Это была Цирцея Берман.
– Все уходят, – спросонья пробормотал я. – Кухарка уже предупредила. Через две недели они с Селестой уедут.
– Да нет же, – сказала она. – Я поговорила с ними, они останутся.
– Слава Богу! Но что вы им сказали? Ведь им все здесь так опротивело.
– Я обещала, что не уеду, и они тоже решили остаться. Вы бы шли в постель. К утру вы здесь закоченеете.
– Хорошо, – нетвердо сказал я.
– Мамочка уходила потанцевать, а теперь она снова дома. Идите баиньки, мистер Карабекян. Все в порядке.
– Я никогда больше не увижу Шлезингера, – пожаловался я.
– Ну и что с того? – сказала она. – Он никогда не любил вас, а вы – его. Неужто не знаете?
17
Этой ночью мы заключили нечто вроде контракта, обсудили его условия и срок: ей нужно то, мне это.
По соображениям, более понятным ей самой, вдова Берман предпочитает еще пожить, работая над книгой, здесь, а не в Балтиморе. По соображениям, более чем ясным для меня, я, увы, нуждаюсь в такой яркой личности, как она, чтобы жить дальше.

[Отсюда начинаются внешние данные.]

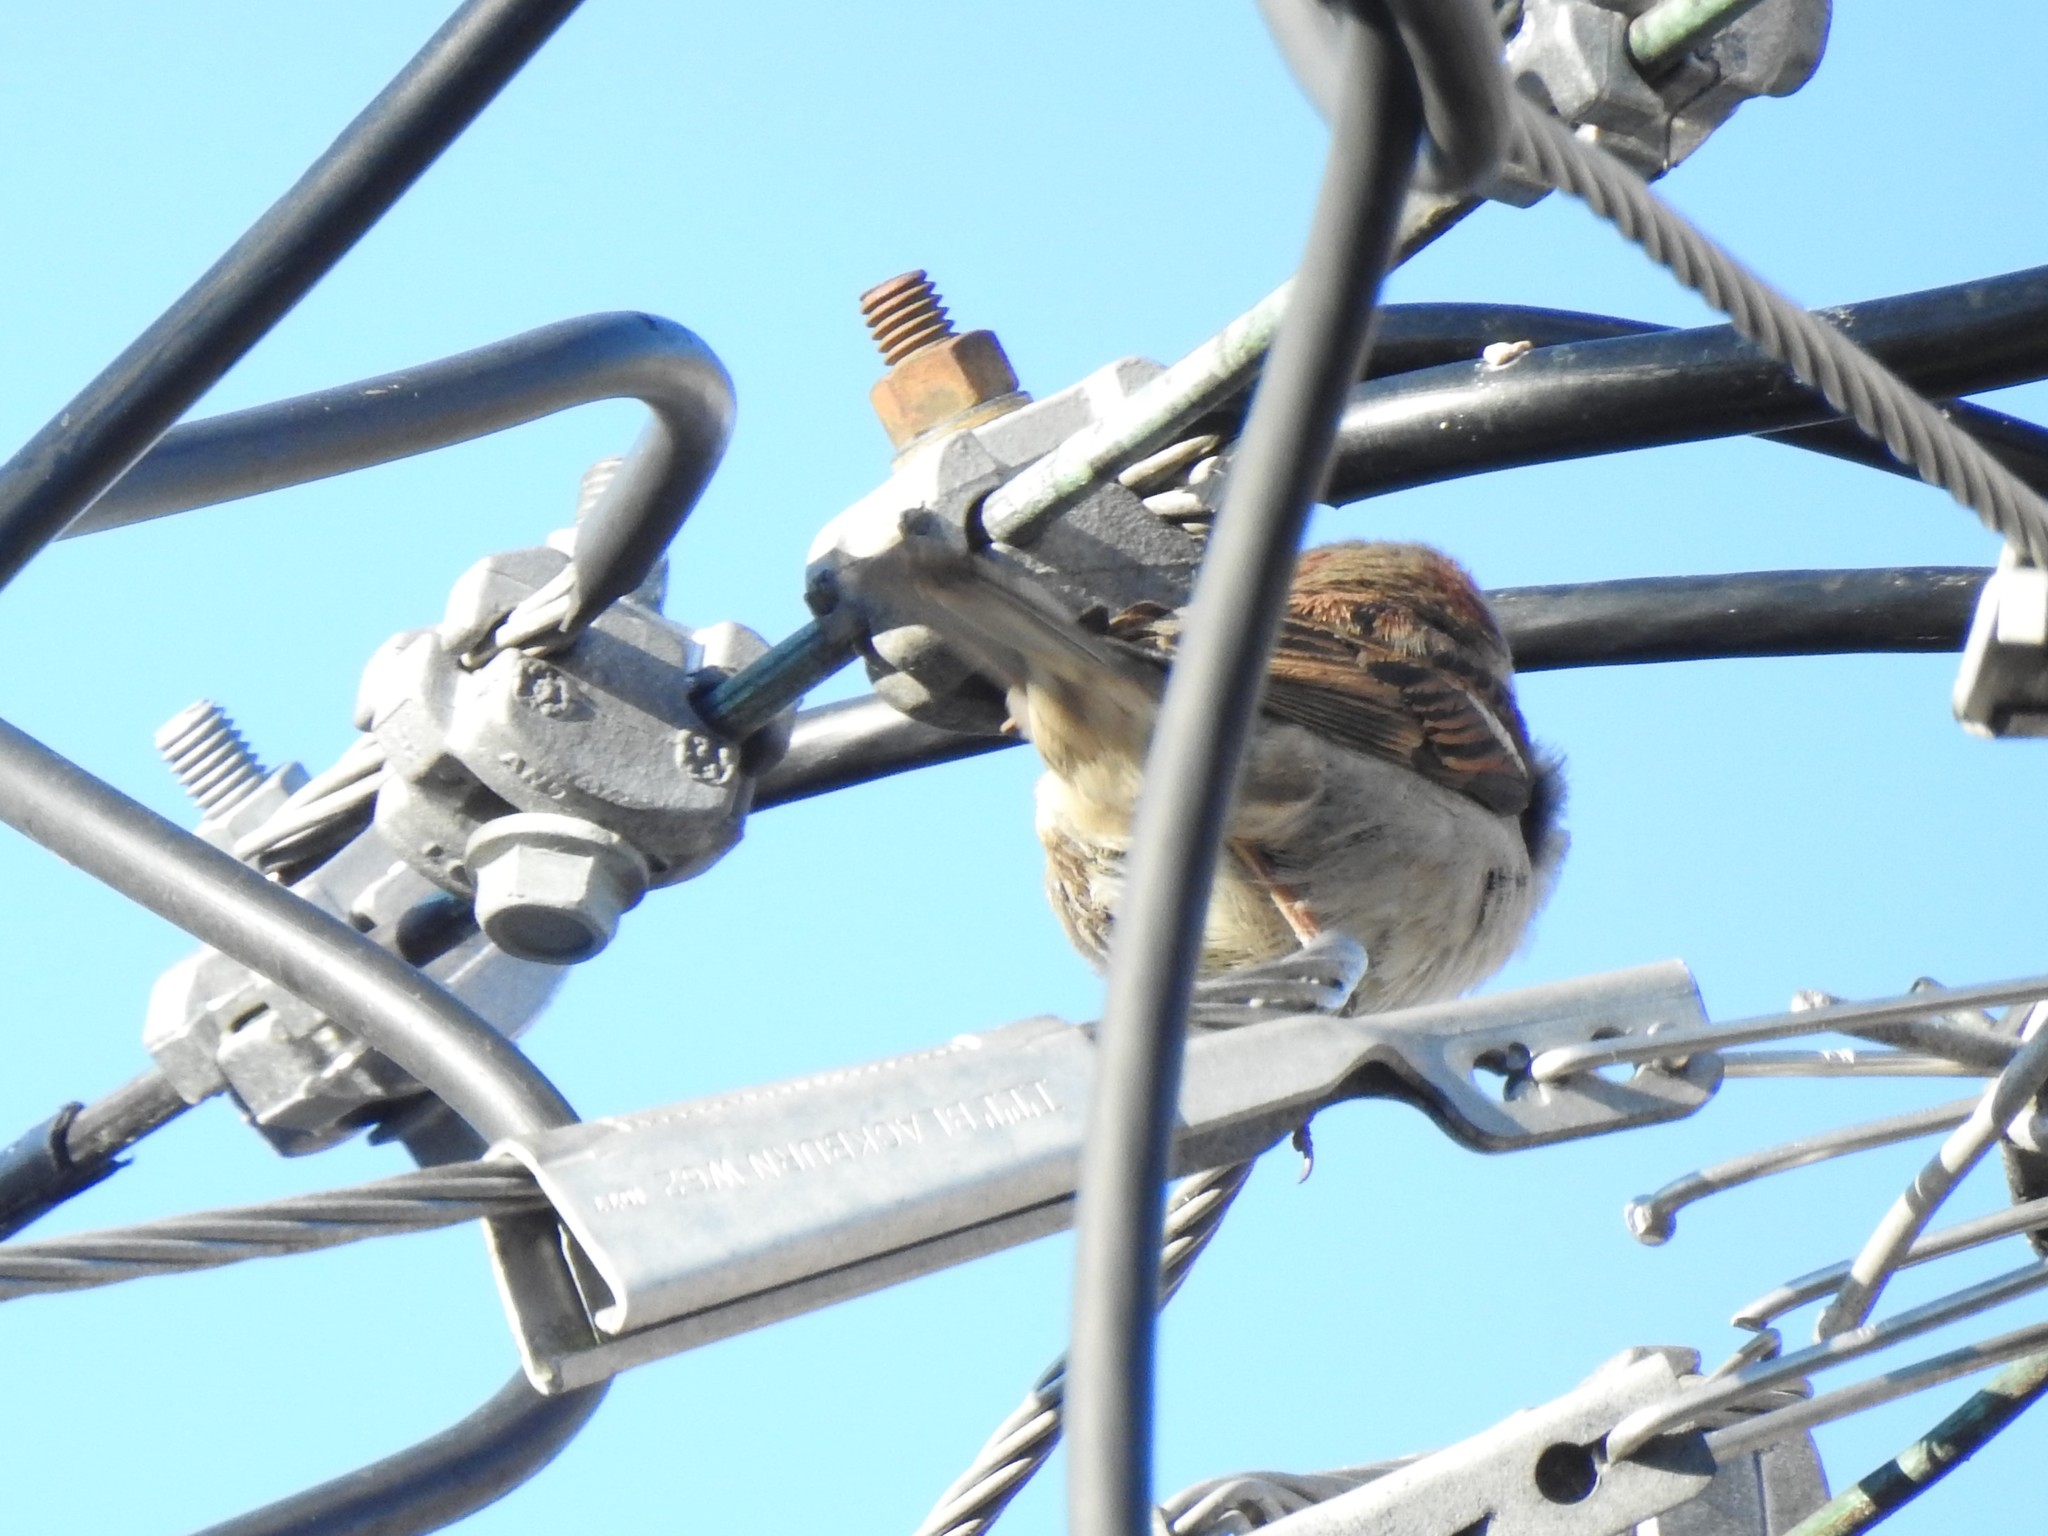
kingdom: Animalia
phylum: Chordata
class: Aves
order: Passeriformes
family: Passeridae
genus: Passer
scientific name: Passer domesticus
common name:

На какую главную уступку она пошла? Обещала больше не упоминать о картофельном амбаре.
* * *
Возвращаясь к прошлому:
Во время нашей первой встречи Дэн Грегори дал мне задание написать сверх реалистическое изображение его студии и после этого сказал, что я должен выучить очень важное изречение. Вот оно: «А король‑то голый».
– Запомнил? А ну, повтори несколько раз.
И я повторил: А король‑то голый, а король‑то голый, а король– то голый.
– Прекрасное исполнение, – сказал он, – великолепно, высший класс. – Он похлопал в ладоши.
Как реагировать на это? Чувствовал я себя, как Алиса в Стране чудес.
– Хочу, чтобы ты произносил это так же громко и убедительно всякий раз, когда будут говорить что‑то положительное о так называемом современном искусстве.
– Хорошо, – ответил я.
– Это не художники, а сплошь мошенники, психи и дегенераты, – сказал он. – А тот факт, что многие принимают их всерьез, доказывает, что мир свихнулся. Надеюсь, ты согласен?
– Конечно, конечно – ответил я. Мне казались убедительными его слова.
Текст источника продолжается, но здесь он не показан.